Kuingat-ingat hari itu adalah malam senin, aku
berjalan tak terarah. Mungkin aku saat itu, bagaikan raga tanpa jiwa. Mayat
hidup, itulah aku malam itu.
Kaki bagaikan melangkah dengan kehendaknya sendiri.
Sampai pada sebuah komplek pertokoan, aku menengok ke kanan dan ke kiri. Tidak
ada seorang pun. Hanya aku. Untungnya lampu-lampu paham. Mereka masih bersinar
terang, meski cahayanya tidak merasuk ke hatiku.
Di bawah langit merah membaradengan petir yang
terus-menerus menggemuruh, ku lihat handphone tua ku. Waktu menunjukkan pukul
02.15 dini hari. Aku masih tak peduli kantuk yang menyerang, kaki-kaki ku
sangat kekeh untuk melangkah.
“Aku benci orang tua ku”
Sebuah kalimat yang menyeramkan itu dengan mudah
terlontar dari mulutku. Aku sangat yakin, tidak begitu maksudku sebenarnya.
“Andai saja ibu dan ayah paham, bahwa aku tidak suka
jika mereka terus-menerus nyinyir tentang sikapku menjalani hidup. Mereka terus
menerus menuntutku untuk menjadi seperti apa yang mereka inginkan. Mereka bagai
mengekangku, tidak membiarkan aku menentukan jalan hidupku sendiri. Dan aku
benci itu. Aku benci mereka, sangat!”
Lagi, untuk yang kesekian kali, kata-kata menyeramkan
kembali terlontar dengan mudahnya dari mulutku. Dalam hal penuntutan yang
terus-menerus ayah dan ibu lakukan padaku, aku serius mengatakannya bahwa aku
tidak menyukai itu. Tetapi mengenai rasa benci tentu saja tidak, tidak sedikit
pun.
“bug!”
Aku tersandung batu cukup besar. Aku terjatuh dan
menyebabkan luka pada lututku. Malam itu, aku benar-benar ingin mengutuk dunia
rasanya. Bahkansebuah batu mengajak bercanda di saat tidak tepat. Namun batu
itu sekilas menyadarkanku. Setidaknya setelah tersandung batu, aku cukup merasa
bersama jiwaku. Tidak seperti mayat hidup yang kebingungan.
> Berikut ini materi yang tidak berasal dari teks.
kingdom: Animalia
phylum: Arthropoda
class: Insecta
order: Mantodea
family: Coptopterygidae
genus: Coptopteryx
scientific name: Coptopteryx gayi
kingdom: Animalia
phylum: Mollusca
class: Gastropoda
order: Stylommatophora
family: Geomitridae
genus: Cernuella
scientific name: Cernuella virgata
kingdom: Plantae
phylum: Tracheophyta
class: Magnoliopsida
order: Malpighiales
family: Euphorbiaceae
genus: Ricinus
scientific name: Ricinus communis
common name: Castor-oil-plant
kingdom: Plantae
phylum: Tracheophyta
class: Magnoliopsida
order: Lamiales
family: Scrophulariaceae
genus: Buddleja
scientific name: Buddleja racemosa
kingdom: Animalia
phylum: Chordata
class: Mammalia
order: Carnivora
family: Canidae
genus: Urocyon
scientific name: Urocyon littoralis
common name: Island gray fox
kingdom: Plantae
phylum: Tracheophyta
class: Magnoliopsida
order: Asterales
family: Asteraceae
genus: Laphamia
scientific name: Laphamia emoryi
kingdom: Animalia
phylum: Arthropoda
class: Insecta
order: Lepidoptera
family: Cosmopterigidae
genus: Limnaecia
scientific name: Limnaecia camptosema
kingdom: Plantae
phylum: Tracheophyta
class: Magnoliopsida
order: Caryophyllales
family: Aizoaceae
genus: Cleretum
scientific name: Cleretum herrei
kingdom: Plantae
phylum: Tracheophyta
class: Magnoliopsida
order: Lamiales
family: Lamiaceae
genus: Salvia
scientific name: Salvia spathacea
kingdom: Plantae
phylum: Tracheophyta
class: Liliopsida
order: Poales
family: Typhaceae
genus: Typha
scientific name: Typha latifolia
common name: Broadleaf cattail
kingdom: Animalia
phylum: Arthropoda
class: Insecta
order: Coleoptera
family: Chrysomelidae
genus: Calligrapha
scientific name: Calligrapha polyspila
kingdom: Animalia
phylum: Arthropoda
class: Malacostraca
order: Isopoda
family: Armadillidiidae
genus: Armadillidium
Dengan rasa perih aku berjalan. Terus mengoceh
sendirian, tanpa ada seorang pun lewat. Tetapi aku bersyukur darah pada lututku
masih bisa diajak kompromi; Tidak terlalu banyak yang mengalir.
Hati yang penuh emosi dan perasaan bercampur aduk
membuatku semakin tertekan. Seketika airmataku deras, diikuti hujan yang
tiba-tiba deras pula. Aku menangis di emperan toko yang tutup, masih dengan
luka pada lututku. Aku merasa sangat terbuang. Aku merasa sebagai orang yang
paling tidak beruntung.
Aku menangis sambil bergumam. Sendirian.
“Dik, bangun”
Samar-samar aku membuka mata perlahan. Sinar matahari
cukup menyilaukan mata. Aku terkejut mendapati pria setengah baya dengan gamis
dan peci putih, sedang berdiri di hadapanku.
“Ayah? Dimana ini? Apa saya sudah mati?”
“Innalillahi. Tentu saja belum, dik. Adik sekarang
berada di komplek ruko Tarumajaya. Adik tertidur pulas tepat di depan toko
saya.”
Aku terdiam sejenak.
“Ini roti dan susu untuk adik. Tadi, saya menyuruh
istri saya untuk menyiapkannya sesaat setelah saya membuka pintu ruko dan
melihat adik tertidur di sini”
“Terima kasih banyak, pak”
“Iya, sama-sama, Dik. Oh iya, tadi kamu memanggil saya
ayah. Memangnya ayahmu dimana, Dik?”
Wajahku memerah padam. Aku tidak menjawab pertanyaan
itu. Airmataku tak terbendung lagi. Aku mulai memakan roti itu sambil menangis.
Aku teringat sosok ayah dan ibuku.
“Kenapa, Dik?”
Dengan menundukkan pandangan, sambil duduk aku meminta
maaf kepada bapak itu karena beberapa pertanyaannya tidak bisa kujawab.
Pagi itu adalah hari ke tiga, dimana aku tidak pulang.
Perdebatan panjang antara aku dan orangtuaku menjadi alasan aku pergi
meninggalkan rumah.
Aku merasa serba salah. Teringat betapa menyebalkannya
perdebatan itu, teringat pula bagaimana kasih sayang mereka menyelimutiku
hingga sekarang.
Sambil menangis.. aku berlari pulang.